ECE2017 Eposter Presentations: Pituitary and Neuroendocrinology Pituitary - Clinical (145 abstracts)
Baskent University Adana Teaching and Research Center, Adana, Turkey.
Case: A 28-year old man was admitted to our hospital with complaints of three days of severe headache, diplopia and ptosis of the right eye. He had pituitary macroadenoma and had been on cabergolin 0.25 mg/week for the last six months. At physical examination, he demonstrated ptosis and inability to move the right eye medially. Magnetic resonance imaging showed a 13×12 mm pituitary mass with suprasellar extension and hemorrhage. Visual field analysis was abnormal except the lateral movement of the right eye. Laboratory hormonal analysis showed mild cortisol deficiency only. According to clinical, radiological and laboratory results, he was diagnosed as non-functional pituitary adenoma with apoplexy and III.cranial nerve palsy due to increased intrapituitary pressure. Intravenous methyl-prednisolone was started and symptoms resolved. One month after discharge, although he was using methyl prednisolone 4 mg, he was again admitted with complaints of nausea, vomiting, hypotension and ptosis. He was immediately taken to pituitary surgery via transnasal-transsphenoidal approach. His complaints dissolved following the procedure and he was well at discharge. Histopathological analysis of the operation specimen exhibited a pituitary adenoma with necrosis and hemorrhage. On the fifth postoperative day, he was re-admitted with diplopia, photophobia, phonophobia, nausea and vomiting. Recurrent headache attacks lasting for about one week within the last 6 months reminded accompanying ophtalmoplegic migraine. Eighty mg eltriptan and parenteral pulse steroid (1000 mg methyl prednisolone/5 days) were started. The patient had no longer experienced an attack.

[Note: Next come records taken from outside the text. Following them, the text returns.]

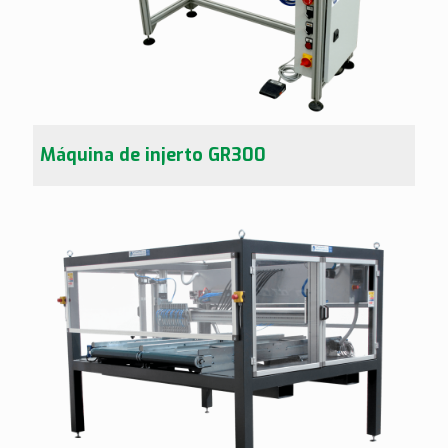
Máquina de injerto GR300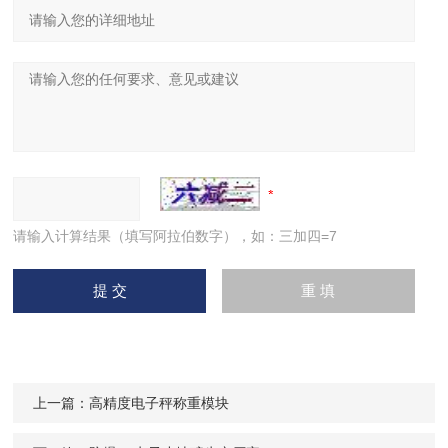
请输入计算结果（填写阿拉伯数字），如：三加四=7
上一篇：
高精度电子秤称重模块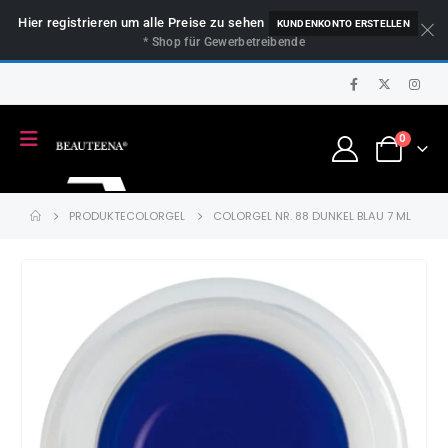
Hier registrieren um alle Preise zu sehen
KUNDENKONTO ERSTELLEN
* Shop für Gewerbetreibende
0
PRODUKTE
COLORGEL
COLORGEL NR. 88 DUNKEL BLAU 7 ML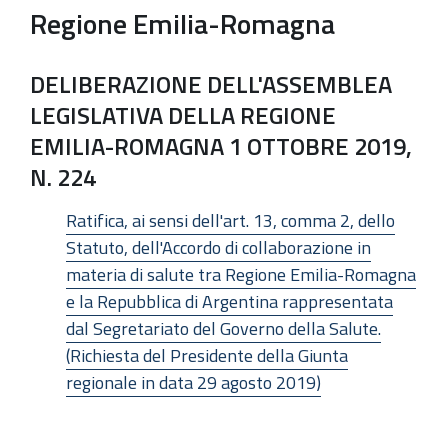
Regione Emilia-Romagna
DELIBERAZIONE DELL'ASSEMBLEA
LEGISLATIVA DELLA REGIONE
EMILIA-ROMAGNA 1 OTTOBRE 2019,
N. 224
Ratifica, ai sensi dell'art. 13, comma 2, dello
Statuto, dell'Accordo di collaborazione in
materia di salute tra Regione Emilia-Romagna
e la Repubblica di Argentina rappresentata
dal Segretariato del Governo della Salute.
(Richiesta del Presidente della Giunta
regionale in data 29 agosto 2019)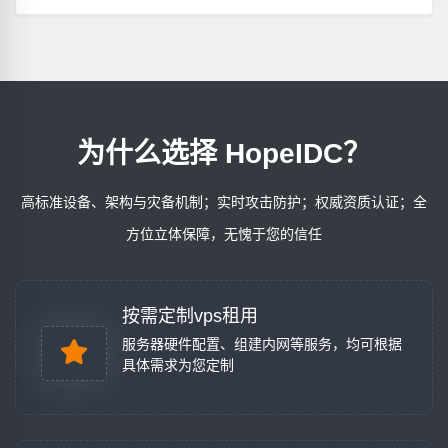
为什么选择 HopeIDC？
高标准设备、架构与灾备机制；实时攻击防护；权威资质认证；全
方位立体保障，无愧于您的信任
按需定制vps租用
服务器硬件配置、组建内网等服务，均可根据
具体需求为您定制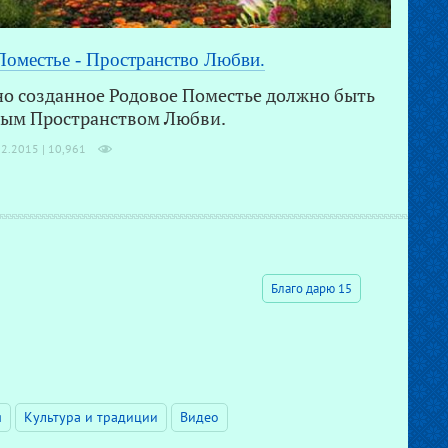
Поместье - Пространство Любви.
о созданное Родовое Поместье должно быть
ым Пространством Любви.
02.2015 |
10,961
Благо дарю 15
я
Культура и традиции
Видео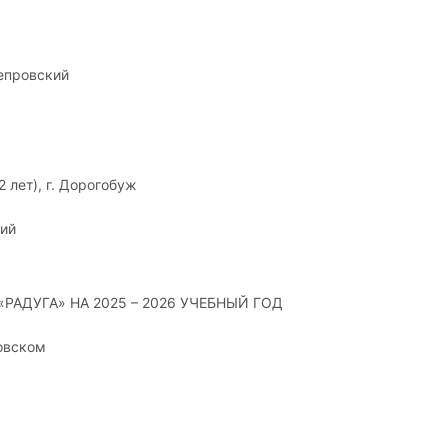
непровский
 лет), г. Дорогобуж
кий
РАДУГА» НА 2025 – 2026 УЧЕБНЫЙ ГОД
ровском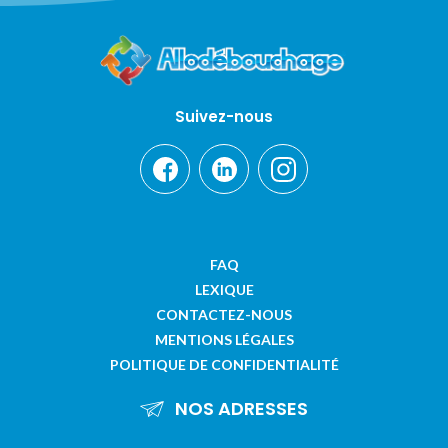
Suivez-nous
FAQ
LEXIQUE
CONTACTEZ-NOUS
MENTIONS LÉGALES
POLITIQUE DE CONFIDENTIALITÉ
NOS ADRESSES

Conclusion: Pituitary apoplexy and ophtalmoplegic migraine are rare clinical entities. Ophthalmoplegic migraine has been recognized as a cranial neuralgia and characterized by repetitive III, IV and / or VI. cranial nerve palsies. If there is persistent headache and cranial nerve palsies following surgical decompression of an adenoma with pituitary apoplexy, accompanying ophtalmoplegic migraine should be kept in mind.